Records provided section start
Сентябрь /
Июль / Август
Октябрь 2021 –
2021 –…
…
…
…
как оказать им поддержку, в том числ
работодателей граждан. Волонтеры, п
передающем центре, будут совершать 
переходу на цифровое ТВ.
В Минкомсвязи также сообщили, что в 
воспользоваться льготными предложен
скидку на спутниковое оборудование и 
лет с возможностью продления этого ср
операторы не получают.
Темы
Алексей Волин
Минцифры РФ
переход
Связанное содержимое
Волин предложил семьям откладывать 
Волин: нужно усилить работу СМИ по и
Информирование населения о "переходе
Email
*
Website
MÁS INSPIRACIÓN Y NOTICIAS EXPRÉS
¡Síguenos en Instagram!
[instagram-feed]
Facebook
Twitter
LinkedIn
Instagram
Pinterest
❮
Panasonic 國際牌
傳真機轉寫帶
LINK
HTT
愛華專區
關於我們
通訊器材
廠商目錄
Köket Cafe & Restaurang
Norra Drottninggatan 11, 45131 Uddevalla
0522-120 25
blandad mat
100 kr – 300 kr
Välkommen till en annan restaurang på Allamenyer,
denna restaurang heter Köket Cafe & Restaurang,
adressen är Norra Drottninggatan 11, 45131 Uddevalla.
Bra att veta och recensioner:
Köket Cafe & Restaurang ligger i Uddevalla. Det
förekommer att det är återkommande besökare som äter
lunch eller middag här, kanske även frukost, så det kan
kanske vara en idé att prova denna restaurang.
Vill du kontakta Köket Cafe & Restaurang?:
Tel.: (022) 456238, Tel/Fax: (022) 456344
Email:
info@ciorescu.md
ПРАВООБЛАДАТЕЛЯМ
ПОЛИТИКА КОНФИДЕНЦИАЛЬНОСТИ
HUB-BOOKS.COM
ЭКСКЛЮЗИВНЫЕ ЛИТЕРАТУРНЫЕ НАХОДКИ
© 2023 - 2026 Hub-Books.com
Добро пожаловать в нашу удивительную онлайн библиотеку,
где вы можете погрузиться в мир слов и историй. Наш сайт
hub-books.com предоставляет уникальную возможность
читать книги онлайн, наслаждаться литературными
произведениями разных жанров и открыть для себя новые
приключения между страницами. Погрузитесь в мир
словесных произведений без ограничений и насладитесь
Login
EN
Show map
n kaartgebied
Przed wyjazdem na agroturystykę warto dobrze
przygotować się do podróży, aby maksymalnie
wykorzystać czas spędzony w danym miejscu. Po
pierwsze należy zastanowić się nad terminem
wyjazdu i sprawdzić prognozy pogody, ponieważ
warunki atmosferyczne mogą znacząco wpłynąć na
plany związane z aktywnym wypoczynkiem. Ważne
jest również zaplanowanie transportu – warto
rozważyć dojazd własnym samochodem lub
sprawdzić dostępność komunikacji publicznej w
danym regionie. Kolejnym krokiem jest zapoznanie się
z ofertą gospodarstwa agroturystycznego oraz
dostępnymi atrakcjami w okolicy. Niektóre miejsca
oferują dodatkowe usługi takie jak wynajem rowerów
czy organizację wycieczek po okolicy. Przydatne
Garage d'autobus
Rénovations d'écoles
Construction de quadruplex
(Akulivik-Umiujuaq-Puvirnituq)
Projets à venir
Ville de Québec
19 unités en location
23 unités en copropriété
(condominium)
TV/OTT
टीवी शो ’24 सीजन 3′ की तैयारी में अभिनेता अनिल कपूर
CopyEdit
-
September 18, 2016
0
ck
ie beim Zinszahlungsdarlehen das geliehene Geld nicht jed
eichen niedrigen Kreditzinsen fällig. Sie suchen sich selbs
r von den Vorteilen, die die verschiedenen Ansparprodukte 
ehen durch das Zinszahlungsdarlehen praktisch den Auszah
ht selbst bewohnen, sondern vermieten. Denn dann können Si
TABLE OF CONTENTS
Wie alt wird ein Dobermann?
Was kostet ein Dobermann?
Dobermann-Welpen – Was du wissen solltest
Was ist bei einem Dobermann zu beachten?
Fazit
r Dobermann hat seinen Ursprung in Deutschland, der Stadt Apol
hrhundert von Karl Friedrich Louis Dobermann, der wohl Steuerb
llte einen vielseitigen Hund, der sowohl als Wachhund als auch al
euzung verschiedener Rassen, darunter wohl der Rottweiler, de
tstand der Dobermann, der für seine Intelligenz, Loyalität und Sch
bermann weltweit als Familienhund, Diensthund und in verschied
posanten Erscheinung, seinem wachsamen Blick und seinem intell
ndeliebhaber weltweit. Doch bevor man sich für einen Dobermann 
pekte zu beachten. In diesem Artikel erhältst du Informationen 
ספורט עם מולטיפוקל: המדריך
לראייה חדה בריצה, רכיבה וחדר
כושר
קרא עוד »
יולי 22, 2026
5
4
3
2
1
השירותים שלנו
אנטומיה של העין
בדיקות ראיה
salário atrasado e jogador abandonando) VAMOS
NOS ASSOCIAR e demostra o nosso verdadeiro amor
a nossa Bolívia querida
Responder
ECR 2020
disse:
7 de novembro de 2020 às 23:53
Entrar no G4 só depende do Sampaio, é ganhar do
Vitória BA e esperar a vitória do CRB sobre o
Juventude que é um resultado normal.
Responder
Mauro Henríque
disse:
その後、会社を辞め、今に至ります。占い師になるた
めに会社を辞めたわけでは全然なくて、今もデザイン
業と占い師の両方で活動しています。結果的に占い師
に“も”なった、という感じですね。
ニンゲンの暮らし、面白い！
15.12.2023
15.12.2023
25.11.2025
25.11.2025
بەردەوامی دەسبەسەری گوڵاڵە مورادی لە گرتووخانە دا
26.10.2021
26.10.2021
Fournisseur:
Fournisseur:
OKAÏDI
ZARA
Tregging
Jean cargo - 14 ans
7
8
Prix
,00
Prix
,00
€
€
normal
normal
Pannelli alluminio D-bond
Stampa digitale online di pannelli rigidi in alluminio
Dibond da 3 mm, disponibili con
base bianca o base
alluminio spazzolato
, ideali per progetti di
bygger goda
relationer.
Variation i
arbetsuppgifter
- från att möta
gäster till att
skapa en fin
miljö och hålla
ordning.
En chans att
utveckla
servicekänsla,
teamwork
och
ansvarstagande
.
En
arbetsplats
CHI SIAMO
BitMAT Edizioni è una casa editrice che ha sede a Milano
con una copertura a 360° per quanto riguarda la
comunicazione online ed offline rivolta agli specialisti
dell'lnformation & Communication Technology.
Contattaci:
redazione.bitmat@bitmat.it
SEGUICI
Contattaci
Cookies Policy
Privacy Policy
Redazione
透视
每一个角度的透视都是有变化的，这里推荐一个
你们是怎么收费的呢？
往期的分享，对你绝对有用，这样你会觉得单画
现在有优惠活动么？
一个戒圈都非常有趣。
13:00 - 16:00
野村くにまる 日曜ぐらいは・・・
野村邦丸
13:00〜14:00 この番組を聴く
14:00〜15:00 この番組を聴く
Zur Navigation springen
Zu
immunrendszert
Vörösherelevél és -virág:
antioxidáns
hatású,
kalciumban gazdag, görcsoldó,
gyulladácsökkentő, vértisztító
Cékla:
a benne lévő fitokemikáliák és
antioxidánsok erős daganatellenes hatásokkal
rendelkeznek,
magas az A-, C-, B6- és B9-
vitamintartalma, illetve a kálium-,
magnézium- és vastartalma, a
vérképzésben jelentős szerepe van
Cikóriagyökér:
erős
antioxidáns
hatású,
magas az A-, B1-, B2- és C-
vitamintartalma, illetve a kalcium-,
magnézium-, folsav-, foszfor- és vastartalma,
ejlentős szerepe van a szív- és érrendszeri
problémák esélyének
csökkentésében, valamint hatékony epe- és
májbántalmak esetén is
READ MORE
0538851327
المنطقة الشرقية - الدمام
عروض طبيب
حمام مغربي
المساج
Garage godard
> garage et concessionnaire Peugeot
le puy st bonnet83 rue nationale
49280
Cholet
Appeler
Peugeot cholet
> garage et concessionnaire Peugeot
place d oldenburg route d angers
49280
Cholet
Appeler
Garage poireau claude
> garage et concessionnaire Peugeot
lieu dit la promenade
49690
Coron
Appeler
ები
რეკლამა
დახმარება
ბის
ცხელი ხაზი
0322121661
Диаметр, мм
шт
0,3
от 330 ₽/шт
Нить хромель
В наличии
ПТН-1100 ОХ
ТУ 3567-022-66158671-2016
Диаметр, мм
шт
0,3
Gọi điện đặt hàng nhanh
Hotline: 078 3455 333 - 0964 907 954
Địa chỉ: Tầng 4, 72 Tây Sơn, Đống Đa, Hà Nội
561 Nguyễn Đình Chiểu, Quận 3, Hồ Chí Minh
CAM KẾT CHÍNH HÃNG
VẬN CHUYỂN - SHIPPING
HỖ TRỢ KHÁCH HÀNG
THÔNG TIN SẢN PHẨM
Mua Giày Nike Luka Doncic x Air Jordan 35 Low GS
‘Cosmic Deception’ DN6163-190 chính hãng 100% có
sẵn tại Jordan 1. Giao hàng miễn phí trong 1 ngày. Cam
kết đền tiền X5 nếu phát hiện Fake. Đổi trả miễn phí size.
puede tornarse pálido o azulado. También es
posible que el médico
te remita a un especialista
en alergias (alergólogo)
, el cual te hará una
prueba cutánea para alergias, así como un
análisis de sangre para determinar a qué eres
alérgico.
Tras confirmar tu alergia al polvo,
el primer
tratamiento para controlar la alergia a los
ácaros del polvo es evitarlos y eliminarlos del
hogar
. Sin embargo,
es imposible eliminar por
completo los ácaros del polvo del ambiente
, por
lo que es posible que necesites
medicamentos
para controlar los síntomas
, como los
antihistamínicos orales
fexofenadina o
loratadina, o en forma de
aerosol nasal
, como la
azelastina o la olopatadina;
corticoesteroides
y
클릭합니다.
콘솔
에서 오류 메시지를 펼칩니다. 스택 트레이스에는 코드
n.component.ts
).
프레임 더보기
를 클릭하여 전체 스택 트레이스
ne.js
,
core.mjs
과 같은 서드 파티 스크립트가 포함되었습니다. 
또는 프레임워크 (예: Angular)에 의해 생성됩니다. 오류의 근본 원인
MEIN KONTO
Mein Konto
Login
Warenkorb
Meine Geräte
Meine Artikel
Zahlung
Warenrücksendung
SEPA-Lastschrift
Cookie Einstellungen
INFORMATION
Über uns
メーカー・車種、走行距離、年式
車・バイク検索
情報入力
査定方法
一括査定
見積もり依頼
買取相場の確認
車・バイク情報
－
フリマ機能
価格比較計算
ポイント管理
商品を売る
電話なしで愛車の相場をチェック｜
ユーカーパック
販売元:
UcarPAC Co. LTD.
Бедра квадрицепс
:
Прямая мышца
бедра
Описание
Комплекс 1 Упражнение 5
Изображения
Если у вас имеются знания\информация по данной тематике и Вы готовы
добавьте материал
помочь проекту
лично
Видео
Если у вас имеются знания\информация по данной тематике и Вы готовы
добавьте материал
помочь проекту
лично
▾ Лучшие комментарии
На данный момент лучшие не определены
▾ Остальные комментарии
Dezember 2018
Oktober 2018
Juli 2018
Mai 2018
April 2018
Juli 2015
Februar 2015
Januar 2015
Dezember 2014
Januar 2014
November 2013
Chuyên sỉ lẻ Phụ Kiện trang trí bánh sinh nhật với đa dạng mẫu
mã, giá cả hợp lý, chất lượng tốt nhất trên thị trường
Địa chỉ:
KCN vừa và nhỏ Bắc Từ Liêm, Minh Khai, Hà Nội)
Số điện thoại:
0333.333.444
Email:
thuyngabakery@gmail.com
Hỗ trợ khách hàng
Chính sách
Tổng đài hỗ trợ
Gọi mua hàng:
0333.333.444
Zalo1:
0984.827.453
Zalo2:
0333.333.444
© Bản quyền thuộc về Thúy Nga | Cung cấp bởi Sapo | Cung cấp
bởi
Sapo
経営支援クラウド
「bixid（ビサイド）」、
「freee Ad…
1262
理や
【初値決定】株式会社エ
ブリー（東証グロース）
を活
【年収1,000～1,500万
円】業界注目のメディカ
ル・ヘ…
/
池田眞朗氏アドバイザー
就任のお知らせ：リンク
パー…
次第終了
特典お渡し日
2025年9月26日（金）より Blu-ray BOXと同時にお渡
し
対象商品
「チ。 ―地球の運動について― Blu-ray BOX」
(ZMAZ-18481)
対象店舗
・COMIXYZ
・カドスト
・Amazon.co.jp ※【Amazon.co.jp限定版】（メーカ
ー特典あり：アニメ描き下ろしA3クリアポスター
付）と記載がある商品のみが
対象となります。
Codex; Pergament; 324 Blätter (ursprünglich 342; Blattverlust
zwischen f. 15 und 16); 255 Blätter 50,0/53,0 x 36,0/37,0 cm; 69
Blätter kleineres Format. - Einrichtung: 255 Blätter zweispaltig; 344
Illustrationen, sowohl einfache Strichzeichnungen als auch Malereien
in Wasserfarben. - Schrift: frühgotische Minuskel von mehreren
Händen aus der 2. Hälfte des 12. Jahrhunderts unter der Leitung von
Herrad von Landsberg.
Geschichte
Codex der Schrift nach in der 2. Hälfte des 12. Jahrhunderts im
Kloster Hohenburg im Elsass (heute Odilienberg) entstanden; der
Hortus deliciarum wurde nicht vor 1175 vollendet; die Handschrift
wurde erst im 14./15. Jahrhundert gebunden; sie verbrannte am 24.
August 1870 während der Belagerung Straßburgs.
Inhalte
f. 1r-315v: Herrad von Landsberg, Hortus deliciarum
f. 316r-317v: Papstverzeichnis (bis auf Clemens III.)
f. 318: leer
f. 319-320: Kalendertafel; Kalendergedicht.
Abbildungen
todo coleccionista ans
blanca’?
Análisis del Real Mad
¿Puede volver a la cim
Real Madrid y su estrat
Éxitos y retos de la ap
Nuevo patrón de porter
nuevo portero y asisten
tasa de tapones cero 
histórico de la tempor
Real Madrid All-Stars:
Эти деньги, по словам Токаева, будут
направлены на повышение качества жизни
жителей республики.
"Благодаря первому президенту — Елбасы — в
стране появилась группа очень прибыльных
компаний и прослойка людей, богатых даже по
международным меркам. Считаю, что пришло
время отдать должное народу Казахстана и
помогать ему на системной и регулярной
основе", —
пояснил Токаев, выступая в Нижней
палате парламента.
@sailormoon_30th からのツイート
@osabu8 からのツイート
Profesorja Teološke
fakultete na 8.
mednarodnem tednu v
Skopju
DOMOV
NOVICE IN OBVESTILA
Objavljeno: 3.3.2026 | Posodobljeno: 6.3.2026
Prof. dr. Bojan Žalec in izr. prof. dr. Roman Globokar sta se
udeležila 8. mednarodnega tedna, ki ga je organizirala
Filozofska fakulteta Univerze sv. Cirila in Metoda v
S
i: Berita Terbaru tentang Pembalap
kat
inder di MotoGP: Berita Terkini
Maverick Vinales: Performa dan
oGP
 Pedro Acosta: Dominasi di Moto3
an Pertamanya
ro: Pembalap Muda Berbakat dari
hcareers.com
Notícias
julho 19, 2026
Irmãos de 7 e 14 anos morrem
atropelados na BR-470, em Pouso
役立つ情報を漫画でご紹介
Records provided section end
### Task requirements:
Rewrite the data from its first line through the line holding "n kaartgebied", inclusive, putting "Trollhättan" wherever "Uddevalla" appears and changing nothing else.

### Answer:
Сентябрь /
Июль / Август
Октябрь 2021 –
2021 –…
…
…
…
как оказать им поддержку, в том числ
работодателей граждан. Волонтеры, п
передающем центре, будут совершать 
переходу на цифровое ТВ.
В Минкомсвязи также сообщили, что в 
воспользоваться льготными предложен
скидку на спутниковое оборудование и 
лет с возможностью продления этого ср
операторы не получают.
Темы
Алексей Волин
Минцифры РФ
переход
Связанное содержимое
Волин предложил семьям откладывать 
Волин: нужно усилить работу СМИ по и
Информирование населения о "переходе
Email
*
Website
MÁS INSPIRACIÓN Y NOTICIAS EXPRÉS
¡Síguenos en Instagram!
[instagram-feed]
Facebook
Twitter
LinkedIn
Instagram
Pinterest
❮
Panasonic 國際牌
傳真機轉寫帶
LINK
HTT
愛華專區
關於我們
通訊器材
廠商目錄
Köket Cafe & Restaurang
Norra Drottninggatan 11, 45131 Trollhättan
0522-120 25
blandad mat
100 kr – 300 kr
Välkommen till en annan restaurang på Allamenyer,
denna restaurang heter Köket Cafe & Restaurang,
adressen är Norra Drottninggatan 11, 45131 Trollhättan.
Bra att veta och recensioner:
Köket Cafe & Restaurang ligger i Trollhättan. Det
förekommer att det är återkommande besökare som äter
lunch eller middag här, kanske även frukost, så det kan
kanske vara en idé att prova denna restaurang.
Vill du kontakta Köket Cafe & Restaurang?:
Tel.: (022) 456238, Tel/Fax: (022) 456344
Email:
info@ciorescu.md
ПРАВООБЛАДАТЕЛЯМ
ПОЛИТИКА КОНФИДЕНЦИАЛЬНОСТИ
HUB-BOOKS.COM
ЭКСКЛЮЗИВНЫЕ ЛИТЕРАТУРНЫЕ НАХОДКИ
© 2023 - 2026 Hub-Books.com
Добро пожаловать в нашу удивительную онлайн библиотеку,
где вы можете погрузиться в мир слов и историй. Наш сайт
hub-books.com предоставляет уникальную возможность
читать книги онлайн, наслаждаться литературными
произведениями разных жанров и открыть для себя новые
приключения между страницами. Погрузитесь в мир
словесных произведений без ограничений и насладитесь
Login
EN
Show map
n kaartgebied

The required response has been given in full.